Job A:
Repeat the stretch of the Endhiran post from "The other night" through "argument falls apart.", word for word.

Excerpt provided:
-- -- --

Saturday 9 October 2010

ENDHIRAN ADDENDUM


The other night I reviewed Endhiran (or Enthiran, as Wikipedia has it, or The Robot in English) for Tor. It spawned a couple thoughts: one, I don't get out to see movies in theaters as often as I should, and the place out in Queens where Endhiran's playing right now is this awesome old movie palace that reminds me fondly of the old Metropolitan in downtown Brooklyn (now a church, of all the things). Seeing movies in theaters is just right. I can go on all I like about how watching things at home lets me block out all distractions and just see the movie, then I remember that when I watch a movie at home I end up live-tweeting the fucking thing and checking my fantasy football roster and such and that argument falls apart.

The other is how bizarrely unknown the popular cinema of the world's second largest country is in the US. I'm not terribly well-versed in the cinema of India, but I know enough to know that the tendency most of my countrymen have to lump everything Indian under the catch-all “Bollywood” is dumb. “Bollywood” is one—albeit prominent—part of the Indian movie industry, based in Mumbai, and they're in the Hindi language. Endhiran, for one example, was made in Tamil Nadu, in Tamil. Americans are used to a movie being shot in, say, Santa Fe as being a Hollywood movie if a Hollywood studio produced or distributed it (Santa Fe and Los Angeles are roughly the same distance as Mumbai is from Tamil Nadu). But imagine if they spoke an entirely different language in Santa Fe. Wouldn't it make sense to call the cinema of New Mexico something other than “Hollywood”?

-- -- --

Exercise inputs:
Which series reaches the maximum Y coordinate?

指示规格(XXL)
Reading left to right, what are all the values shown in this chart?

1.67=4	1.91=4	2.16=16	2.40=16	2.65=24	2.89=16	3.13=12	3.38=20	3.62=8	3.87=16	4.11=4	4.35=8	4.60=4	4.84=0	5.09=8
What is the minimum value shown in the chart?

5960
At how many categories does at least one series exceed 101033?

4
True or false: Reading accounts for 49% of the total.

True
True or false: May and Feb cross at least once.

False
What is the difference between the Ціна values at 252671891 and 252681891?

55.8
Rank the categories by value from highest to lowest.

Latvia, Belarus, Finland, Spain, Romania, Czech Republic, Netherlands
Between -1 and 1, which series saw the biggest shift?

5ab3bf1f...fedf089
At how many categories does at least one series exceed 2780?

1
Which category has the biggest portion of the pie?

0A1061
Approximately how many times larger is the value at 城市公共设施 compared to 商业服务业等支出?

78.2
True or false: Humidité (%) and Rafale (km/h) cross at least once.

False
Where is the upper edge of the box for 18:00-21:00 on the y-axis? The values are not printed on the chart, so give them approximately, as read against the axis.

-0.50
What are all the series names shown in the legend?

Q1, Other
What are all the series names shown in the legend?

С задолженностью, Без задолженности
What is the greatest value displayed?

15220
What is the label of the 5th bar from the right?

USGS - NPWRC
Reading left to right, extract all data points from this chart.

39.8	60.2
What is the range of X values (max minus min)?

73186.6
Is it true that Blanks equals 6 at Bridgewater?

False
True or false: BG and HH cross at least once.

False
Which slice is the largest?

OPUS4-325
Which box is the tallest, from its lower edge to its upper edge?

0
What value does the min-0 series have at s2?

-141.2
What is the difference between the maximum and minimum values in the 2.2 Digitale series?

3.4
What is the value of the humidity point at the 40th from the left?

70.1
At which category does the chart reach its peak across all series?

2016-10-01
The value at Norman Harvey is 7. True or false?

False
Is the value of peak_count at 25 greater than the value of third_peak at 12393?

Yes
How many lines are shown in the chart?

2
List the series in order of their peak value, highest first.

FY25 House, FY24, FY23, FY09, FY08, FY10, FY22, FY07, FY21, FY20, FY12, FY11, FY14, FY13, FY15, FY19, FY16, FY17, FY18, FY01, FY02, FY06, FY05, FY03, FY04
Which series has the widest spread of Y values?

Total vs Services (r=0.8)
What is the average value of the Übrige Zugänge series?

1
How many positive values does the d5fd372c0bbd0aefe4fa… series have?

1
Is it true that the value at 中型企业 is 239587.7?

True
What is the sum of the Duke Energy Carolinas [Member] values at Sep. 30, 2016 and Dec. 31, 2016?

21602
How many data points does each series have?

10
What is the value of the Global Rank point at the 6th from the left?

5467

-- -- --

Job B:
Reproduce the stretch of the records from their start through the line containing "True or false: Humidité", exactly and with nothing else.

Answer area A:
The other night I reviewed Endhiran (or Enthiran, as Wikipedia has it, or The Robot in English) for Tor. It spawned a couple thoughts: one, I don't get out to see movies in theaters as often as I should, and the place out in Queens where Endhiran's playing right now is this awesome old movie palace that reminds me fondly of the old Metropolitan in downtown Brooklyn (now a church, of all the things). Seeing movies in theaters is just right. I can go on all I like about how watching things at home lets me block out all distractions and just see the movie, then I remember that when I watch a movie at home I end up live-tweeting the fucking thing and checking my fantasy football roster and such and that argument falls apart.

Answer area B:
Which series reaches the maximum Y coordinate?

指示规格(XXL)
Reading left to right, what are all the values shown in this chart?

1.67=4	1.91=4	2.16=16	2.40=16	2.65=24	2.89=16	3.13=12	3.38=20	3.62=8	3.87=16	4.11=4	4.35=8	4.60=4	4.84=0	5.09=8
What is the minimum value shown in the chart?

5960
At how many categories does at least one series exceed 101033?

4
True or false: Reading accounts for 49% of the total.

True
True or false: May and Feb cross at least once.

False
What is the difference between the Ціна values at 252671891 and 252681891?

55.8
Rank the categories by value from highest to lowest.

Latvia, Belarus, Finland, Spain, Romania, Czech Republic, Netherlands
Between -1 and 1, which series saw the biggest shift?

5ab3bf1f...fedf089
At how many categories does at least one series exceed 2780?

1
Which category has the biggest portion of the pie?

0A1061
Approximately how many times larger is the value at 城市公共设施 compared to 商业服务业等支出?

78.2
True or false: Humidité (%) and Rafale (km/h) cross at least once.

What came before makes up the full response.